WIMBLEDON, England — There was a frenzy of activity at a wet and windy All England Club on Monday.
Top seed and 2004 Wimbledon champion Maria Sharapova, a big hitter, was overpowered in a 6-4, 6-3 loss to No. 15 seed Sabine Lisicki. Four-time title winner Serena Williams needed three sets to oust 65th-ranked Yaroslava Shvedova, a wild card coming off of a rare feat. No. 8 Angelique Kerber ended Kim Clijsters' last Wimbledon 6-1, 6-1.
And on Centre Court, 16-time Grand Slam champ Roger Federer took a medical timeout to get a trainer's treatment for his aching back.
The start of Week 2 is dubbed "Manic Monday" at the only major that schedules all 16 fourth-round singles matches on one day. It sure lived up to that moniker this year, even if rain prevented five of the eight men's matches from finishing.
The most newsworthy result was the abrupt end of Sharapova's bid to become the first woman since Williams in 2002 to win the French Open and Wimbledon in one year.
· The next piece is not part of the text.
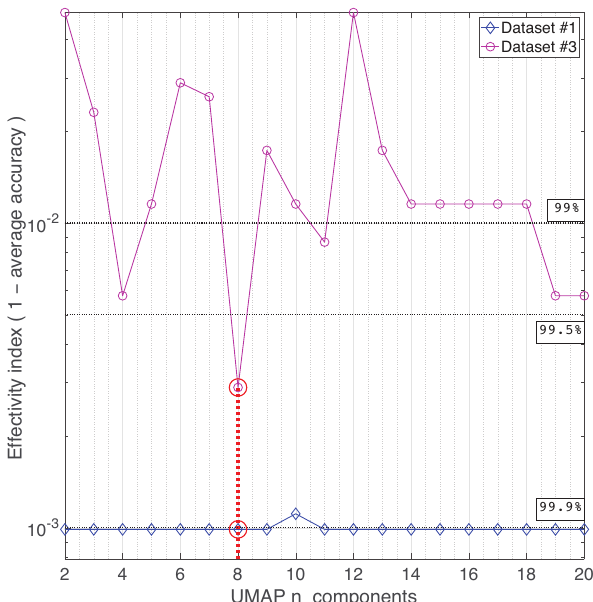
Figure 12. Average accuracy vs. the dimension of the UMAP low-dimensional space d n_components for datasets #1 and #3 (semi-logarithmic plot in the vertical axis). The vertical axis represents the effectivity index. The optimal selected parameters are highlighted in red. The accuracy range for dataset #1 is from 99.888% to 99.901% and that for dataset #3 is from 95.093% to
Less than a month after capping a career Slam to return to No. 1, Sharapova bowed out and will be replaced atop the rankings next week.
"Nothing is easy. Certainly not a Wimbledon title," Sharapova said. "So I don't know if it's easier or tougher now than it was years ago, but I don't think it's ever easier."
Lisicki used flat, powerful groundstrokes and had six aces. Dallas Mavericks star and fellow German Dirk Nowitzki cheered her from her Court 1 guest box.
"That's my game, to serve well and be aggressive. … I think it worked well," Lisicki said.
Federer, seeking a seventh title, beat Xavier Malisse 7-6 (7-1), 6-1, 4-6, 6-3 to reach a 33rd consecutive major quarterfinal, extending his record. After the seventh game, Federer got help for his back. Afterward, the only noticeable difference was slower serves, though he capped the match with a 122 mph ace.
"Honestly, I'm not too worried. I've had bad backs over the years. I've been around. They go as quick as they came," he said.
Federer now faces No. 26 Mikhail Youzhny, against whom the Swiss star is 13-0. The only other man assured a spot in Wednesday's quarterfinals is No. 1 Novak Djokovic, who beat fellow Serb Viktor Troicki in straight sets.
Shvedova gave Williams, a 13-time major winner, all she could handle before losing 6-1, 2-6, 7-5. In the previous round Shvedova won every point — 24 of 24 — in the first set against Sara Errani, the first "golden set" by a woman in the 44-year Open era.